**Task directions:**
Tally the lines in the listing below that contain the string "emitted" and reply with that count alone.
☆ ☆ ☆ ☆ ☆ ☆ ☆
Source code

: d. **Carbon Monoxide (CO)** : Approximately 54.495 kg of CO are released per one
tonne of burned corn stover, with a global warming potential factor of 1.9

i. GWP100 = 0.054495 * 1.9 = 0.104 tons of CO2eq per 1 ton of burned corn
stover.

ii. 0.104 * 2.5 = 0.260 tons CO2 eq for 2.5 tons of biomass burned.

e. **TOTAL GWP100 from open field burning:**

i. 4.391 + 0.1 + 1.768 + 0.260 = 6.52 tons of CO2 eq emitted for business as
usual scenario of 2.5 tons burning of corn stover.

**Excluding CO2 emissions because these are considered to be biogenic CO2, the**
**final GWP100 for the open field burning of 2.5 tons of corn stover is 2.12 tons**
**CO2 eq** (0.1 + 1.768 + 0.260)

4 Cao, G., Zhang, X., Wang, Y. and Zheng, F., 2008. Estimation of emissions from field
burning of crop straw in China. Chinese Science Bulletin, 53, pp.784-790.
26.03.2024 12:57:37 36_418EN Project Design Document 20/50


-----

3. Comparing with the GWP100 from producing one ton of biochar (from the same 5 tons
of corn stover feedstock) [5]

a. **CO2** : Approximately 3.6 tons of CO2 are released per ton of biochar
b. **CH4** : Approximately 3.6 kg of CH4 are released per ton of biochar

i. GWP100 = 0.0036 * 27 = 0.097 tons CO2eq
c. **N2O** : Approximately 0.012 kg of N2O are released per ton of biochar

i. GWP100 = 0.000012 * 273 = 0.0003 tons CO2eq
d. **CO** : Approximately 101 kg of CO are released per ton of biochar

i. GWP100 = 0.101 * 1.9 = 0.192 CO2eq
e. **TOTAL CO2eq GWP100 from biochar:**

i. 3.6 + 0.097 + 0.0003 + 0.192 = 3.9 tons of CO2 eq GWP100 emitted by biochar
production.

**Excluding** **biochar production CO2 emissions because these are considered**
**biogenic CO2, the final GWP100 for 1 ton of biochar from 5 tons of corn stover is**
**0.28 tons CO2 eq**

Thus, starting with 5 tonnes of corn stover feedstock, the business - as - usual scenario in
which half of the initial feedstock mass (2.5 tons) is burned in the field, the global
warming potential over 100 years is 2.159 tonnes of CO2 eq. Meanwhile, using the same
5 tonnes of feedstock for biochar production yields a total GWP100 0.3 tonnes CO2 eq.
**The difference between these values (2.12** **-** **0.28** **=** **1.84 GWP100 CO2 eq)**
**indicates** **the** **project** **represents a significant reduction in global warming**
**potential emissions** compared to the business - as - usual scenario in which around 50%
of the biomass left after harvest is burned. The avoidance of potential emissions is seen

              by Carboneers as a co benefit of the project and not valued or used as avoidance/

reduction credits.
☆ ☆ ☆ ☆ ☆ ☆ ☆
**Answer below:**
2